Vint enfin le tour de la cinquième sœur. Son anniversaire se trouvait en hiver, elle vit ce que les autres n'avaient 
pas vu. La mer était toute verte, de-ci de-là flottaient de grands icebergs dont chacun avait l'air d'une perle.
Elle était montée sur l'un d'eux et tous les voiliers s'écartaient effrayés de l'endroit où elle était assise, ses longs 
cheveux flottant au vent, mais vers le soir les nuages obscurcirent le ciel, il y eut des éclairs et du tonnerre, 
la mer noire élevait très haut les blocs de glace scintillant dans le zigzag de la  foudre. Sur tous les bateaux, on 
carguait les voiles dans l'angoisse et l'inquiétude, mais elle, assise sur  l'iceberg flottant, regardait la lame bleue 
de l'éclair tomber dans la mer un instant illuminée. 
 
La première fois que l'une des sœurs émergeait à la surface de la mer, elle était toujours enchantée de
la beauté, de la nouveauté du spectacle, mais, devenues des filles adultes, lorsqu'elles étaient libres d'y
 remonter comme elles le voulaient, cela leur devenait indifférent, elles regrettaient leur foyer et, au bout
d'un mois, elles disaient que le fond de la mer c'était plus beau et qu'on était si bien chez soi !
 
Lorsque le soir les sœurs, se tenant par le bras, montaient à travers l'eau profonde, la petite dernière
restait toute seule et les suivait des yeux ; elle aurait voulu pleurer, mais les sirènes n'ont pas de larmes et
 n'en souffrent que davantage. 
 
- Hélas ! que n'ai-je quinze ans ! soupirait-elle. Je sais que moi j'aimerais le monde de là-haut et les
 hommes qui y construisent leurs demeures. 
 
- Eh bien, tu vas échapper à notre autorité, lui dit sa grand-mère, la vieille reine douairière. Viens, que
 je te pare comme tes sœurs. Elle mit sur ses cheveux une couronne de lys blancs dont chaque pétale était une
 demi-perle et elle lui fit attacher huit huîtres à sa queue pour marquer sa haute naissance. 
 
- Cela fait mal, dit la petite. 
 
- Il faut souffrir pour être belle, dit la vieille.
 
Oh! que la petite aurait aimé secouer d'elle toutes ces parures et déposer cette lourde couronne! Les fleurs
rouges de son jardin lui seyaient mille fois mieux, mais elle n'osait pas à présent en changer. 
 
 
sirène - csp6037555
 
-Au revoir, dit-elle, en s'élevant aussi légère et brillante qu'une bulle à travers les eaux.

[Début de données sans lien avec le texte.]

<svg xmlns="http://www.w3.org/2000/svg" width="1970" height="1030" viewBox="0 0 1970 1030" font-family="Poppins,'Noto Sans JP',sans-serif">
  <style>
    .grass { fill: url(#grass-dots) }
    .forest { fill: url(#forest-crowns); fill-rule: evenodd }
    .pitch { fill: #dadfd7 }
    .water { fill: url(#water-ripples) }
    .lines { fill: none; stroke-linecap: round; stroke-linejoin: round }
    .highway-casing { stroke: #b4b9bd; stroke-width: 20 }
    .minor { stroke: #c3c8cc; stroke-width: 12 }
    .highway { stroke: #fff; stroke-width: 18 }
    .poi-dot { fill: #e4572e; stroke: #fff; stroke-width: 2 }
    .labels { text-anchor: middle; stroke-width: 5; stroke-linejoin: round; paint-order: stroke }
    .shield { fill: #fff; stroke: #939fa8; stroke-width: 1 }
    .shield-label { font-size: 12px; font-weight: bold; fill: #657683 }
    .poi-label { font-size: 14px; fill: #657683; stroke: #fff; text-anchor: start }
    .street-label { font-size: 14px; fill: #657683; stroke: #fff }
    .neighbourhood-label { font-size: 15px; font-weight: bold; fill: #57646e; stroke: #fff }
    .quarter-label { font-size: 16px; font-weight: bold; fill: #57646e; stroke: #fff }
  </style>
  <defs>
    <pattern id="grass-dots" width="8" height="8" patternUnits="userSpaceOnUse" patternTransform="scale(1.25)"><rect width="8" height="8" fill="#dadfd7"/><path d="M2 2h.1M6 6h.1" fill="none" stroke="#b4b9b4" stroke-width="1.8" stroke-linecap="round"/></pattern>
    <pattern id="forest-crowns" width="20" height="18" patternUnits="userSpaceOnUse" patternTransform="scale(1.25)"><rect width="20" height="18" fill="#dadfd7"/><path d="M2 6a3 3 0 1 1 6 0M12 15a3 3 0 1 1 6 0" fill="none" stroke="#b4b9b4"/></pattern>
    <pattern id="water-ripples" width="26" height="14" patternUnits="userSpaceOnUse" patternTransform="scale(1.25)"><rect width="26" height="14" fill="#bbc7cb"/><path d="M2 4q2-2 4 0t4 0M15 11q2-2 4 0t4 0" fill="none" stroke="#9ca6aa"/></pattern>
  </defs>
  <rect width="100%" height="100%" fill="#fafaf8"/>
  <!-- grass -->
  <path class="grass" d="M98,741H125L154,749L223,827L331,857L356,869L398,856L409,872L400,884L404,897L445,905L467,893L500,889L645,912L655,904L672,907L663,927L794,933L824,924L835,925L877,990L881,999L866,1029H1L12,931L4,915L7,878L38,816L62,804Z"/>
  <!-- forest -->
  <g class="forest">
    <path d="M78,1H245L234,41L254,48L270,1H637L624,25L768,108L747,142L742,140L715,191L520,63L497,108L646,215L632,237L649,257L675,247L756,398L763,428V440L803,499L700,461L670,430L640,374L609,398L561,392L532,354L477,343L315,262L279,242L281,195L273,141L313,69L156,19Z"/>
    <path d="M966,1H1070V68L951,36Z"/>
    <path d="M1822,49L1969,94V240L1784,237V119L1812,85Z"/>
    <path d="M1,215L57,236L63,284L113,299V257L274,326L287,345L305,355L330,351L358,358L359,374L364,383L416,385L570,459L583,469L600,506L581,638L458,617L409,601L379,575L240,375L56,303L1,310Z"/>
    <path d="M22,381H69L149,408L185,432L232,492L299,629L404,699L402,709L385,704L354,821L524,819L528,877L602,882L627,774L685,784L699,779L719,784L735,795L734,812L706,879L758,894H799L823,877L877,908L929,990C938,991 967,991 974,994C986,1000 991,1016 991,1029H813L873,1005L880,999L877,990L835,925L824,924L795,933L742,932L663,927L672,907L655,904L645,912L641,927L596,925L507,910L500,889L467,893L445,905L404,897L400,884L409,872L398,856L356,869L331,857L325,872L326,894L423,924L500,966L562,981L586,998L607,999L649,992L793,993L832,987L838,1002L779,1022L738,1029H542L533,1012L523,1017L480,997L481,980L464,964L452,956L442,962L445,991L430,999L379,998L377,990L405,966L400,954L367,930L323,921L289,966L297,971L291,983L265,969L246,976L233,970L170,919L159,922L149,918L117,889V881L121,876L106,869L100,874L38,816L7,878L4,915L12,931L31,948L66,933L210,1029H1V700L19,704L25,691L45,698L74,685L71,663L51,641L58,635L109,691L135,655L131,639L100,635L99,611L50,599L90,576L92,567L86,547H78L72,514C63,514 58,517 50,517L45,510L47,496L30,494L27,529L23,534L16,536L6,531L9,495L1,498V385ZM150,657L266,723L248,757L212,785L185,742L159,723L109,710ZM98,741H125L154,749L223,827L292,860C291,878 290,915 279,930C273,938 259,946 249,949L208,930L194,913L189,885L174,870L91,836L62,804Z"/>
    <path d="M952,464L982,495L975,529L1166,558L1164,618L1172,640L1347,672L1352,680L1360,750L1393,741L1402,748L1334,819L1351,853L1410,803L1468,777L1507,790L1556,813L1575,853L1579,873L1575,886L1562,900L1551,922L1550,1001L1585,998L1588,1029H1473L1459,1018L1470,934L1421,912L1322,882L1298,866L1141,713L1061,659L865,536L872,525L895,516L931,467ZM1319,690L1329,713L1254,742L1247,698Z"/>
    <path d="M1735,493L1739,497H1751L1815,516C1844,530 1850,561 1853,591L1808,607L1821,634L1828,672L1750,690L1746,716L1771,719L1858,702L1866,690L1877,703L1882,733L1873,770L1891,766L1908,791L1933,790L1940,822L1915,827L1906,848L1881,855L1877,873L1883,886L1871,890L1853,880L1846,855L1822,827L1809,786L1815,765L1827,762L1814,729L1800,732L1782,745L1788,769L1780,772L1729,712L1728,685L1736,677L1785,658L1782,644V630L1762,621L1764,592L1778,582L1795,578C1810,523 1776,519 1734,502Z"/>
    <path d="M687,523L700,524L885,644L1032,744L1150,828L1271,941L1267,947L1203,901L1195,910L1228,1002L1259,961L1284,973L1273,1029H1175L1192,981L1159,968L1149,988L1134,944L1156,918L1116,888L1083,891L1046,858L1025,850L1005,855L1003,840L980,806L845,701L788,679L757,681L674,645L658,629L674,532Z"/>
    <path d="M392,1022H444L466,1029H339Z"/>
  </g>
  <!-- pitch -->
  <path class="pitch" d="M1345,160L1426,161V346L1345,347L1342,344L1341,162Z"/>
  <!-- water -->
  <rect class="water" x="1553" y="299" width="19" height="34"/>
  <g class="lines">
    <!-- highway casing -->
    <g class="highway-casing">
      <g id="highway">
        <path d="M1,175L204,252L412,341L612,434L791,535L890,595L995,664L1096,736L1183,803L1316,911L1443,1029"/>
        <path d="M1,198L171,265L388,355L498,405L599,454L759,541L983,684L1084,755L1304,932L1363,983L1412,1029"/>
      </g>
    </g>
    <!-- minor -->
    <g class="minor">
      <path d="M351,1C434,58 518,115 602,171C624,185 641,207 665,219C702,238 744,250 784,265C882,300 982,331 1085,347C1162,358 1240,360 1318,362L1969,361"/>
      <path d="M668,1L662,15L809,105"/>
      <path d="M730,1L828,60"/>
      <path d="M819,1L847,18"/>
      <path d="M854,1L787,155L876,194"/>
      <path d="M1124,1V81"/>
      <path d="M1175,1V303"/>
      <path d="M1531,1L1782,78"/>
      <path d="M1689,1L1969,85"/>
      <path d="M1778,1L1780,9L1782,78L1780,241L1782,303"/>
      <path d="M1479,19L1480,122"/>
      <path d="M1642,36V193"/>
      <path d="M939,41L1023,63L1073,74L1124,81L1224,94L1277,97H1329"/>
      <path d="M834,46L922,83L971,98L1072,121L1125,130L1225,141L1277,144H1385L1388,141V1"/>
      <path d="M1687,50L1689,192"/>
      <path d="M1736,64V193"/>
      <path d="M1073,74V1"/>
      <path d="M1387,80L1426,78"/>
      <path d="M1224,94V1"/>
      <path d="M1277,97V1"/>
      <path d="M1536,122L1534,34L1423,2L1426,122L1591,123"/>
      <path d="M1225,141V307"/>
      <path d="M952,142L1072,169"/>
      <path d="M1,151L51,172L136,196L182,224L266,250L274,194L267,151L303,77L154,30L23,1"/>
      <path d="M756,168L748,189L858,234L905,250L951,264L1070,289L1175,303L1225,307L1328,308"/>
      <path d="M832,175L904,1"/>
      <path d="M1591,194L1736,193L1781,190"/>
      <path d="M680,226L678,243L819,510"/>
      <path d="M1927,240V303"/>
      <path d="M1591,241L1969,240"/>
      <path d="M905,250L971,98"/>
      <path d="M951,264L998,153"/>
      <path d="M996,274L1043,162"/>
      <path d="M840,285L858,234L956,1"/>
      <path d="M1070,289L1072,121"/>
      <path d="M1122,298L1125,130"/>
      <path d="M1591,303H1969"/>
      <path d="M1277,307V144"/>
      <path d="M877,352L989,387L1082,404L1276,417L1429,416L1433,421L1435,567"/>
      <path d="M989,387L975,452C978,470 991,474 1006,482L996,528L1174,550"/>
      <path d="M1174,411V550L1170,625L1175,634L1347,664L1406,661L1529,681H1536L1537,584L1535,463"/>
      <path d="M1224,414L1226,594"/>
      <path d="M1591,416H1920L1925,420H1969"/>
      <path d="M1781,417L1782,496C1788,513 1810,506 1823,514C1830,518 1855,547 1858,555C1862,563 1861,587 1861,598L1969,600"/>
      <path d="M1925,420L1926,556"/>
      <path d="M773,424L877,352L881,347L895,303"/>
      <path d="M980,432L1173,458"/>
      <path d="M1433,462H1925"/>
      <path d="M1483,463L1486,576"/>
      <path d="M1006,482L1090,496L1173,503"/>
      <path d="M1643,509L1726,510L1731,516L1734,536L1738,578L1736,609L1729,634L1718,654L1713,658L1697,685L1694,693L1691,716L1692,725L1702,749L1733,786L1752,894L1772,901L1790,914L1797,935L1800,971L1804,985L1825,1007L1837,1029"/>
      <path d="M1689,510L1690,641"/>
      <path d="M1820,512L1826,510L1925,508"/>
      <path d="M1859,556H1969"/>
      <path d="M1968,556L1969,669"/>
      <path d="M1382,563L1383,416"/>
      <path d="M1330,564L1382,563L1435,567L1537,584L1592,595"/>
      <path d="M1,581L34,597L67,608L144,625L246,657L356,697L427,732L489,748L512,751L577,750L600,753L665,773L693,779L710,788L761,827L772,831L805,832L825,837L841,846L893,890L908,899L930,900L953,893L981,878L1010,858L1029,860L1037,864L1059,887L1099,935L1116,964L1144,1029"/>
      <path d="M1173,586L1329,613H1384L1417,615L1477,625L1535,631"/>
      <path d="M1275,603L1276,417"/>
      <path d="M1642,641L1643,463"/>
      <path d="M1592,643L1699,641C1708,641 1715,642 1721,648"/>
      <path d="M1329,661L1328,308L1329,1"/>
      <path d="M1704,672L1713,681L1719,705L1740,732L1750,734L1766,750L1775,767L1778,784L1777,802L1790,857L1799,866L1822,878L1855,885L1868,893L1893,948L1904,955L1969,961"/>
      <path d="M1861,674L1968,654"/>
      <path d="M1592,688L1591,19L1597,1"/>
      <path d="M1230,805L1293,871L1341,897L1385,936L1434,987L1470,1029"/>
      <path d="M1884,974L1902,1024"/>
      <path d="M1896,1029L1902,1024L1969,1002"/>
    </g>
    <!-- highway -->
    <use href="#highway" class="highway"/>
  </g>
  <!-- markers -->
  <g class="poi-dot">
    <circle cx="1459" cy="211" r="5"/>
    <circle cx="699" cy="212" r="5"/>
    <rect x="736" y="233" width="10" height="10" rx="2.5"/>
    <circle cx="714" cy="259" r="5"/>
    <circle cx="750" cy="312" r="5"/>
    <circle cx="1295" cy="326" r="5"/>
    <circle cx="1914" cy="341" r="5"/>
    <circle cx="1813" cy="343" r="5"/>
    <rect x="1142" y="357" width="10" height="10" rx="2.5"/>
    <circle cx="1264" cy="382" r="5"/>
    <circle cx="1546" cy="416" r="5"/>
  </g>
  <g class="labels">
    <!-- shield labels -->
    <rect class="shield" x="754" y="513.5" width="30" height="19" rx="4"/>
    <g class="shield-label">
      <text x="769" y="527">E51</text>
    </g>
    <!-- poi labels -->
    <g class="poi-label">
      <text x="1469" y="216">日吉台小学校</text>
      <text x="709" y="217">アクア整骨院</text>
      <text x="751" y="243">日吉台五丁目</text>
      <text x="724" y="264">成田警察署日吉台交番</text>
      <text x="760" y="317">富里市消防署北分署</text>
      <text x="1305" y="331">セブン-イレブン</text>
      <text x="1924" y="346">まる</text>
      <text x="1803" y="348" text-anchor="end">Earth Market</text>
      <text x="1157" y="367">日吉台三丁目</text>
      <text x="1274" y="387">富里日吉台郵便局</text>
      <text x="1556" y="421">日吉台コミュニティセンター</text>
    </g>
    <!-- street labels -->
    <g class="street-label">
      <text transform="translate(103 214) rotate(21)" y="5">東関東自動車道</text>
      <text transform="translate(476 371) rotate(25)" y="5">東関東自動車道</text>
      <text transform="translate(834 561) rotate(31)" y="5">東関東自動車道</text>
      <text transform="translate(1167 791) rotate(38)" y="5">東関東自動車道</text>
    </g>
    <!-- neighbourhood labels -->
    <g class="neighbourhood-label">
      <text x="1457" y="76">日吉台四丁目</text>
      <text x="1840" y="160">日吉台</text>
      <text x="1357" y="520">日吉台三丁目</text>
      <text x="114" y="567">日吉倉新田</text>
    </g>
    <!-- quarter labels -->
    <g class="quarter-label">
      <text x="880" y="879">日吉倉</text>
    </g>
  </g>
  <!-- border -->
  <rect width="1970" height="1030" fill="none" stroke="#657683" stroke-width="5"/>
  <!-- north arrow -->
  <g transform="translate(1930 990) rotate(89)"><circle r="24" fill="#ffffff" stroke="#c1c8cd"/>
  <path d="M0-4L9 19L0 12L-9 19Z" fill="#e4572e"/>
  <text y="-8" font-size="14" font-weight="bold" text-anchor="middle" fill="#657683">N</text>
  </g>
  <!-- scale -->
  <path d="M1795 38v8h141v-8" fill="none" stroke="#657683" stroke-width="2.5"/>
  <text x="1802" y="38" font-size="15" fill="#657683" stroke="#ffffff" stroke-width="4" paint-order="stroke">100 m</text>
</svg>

Le soleil venait de se coucher lorsqu'elle sortit sa tête à la surface, mais les nuages portaient encore son
 reflet de rose et d'or et, dans l'atmosphère tendre, scintillait l'étoile du soir, si douce et si belle!
L'air était pur et frais, et la mer sans un pli. Un grand navire à trois mâts se trouvait là, une seule voile tendue, 
car il n'y avait pas le moindre souffle de vent, et tous à la ronde sur les cordages et les vergues, les matelots 
étaient assis. On faisait de la musique, on chantait, et lorsque le soir s'assombrit, on alluma des centaines de 
lumières de couleurs diverses. On eût dit que flottaient dans l'air les drapeaux de  toutes les nations. 
 
 La petite sirène nagea jusqu'à la fenêtre du salon du navire et, chaque fois qu'une vague la soulevait, elle
 apercevait à travers les vitres transparentes une réunion de personnes en grande toilette. Le plus beau de
 tous était un jeune prince aux yeux noirs ne paraissant guère plus de seize ans. C'était son anniversaire,
 c'est pourquoi il y avait grande fête. Les marins dansaient sur le pont et lorsque Le jeune  prince y apparut, des 
centaines de fusées montèrent vers le ciel et éclatèrent en éclairant comme en plein jour. 
 
La petite sirène en fut tout effrayée et replongea dans l'eau, mais elle releva bien vite de nouveau la tête et il lui
 parut alors que toutes les étoiles du ciel tombaient sur elle. Jamais elle n'avait vu pareille magie embrasée. 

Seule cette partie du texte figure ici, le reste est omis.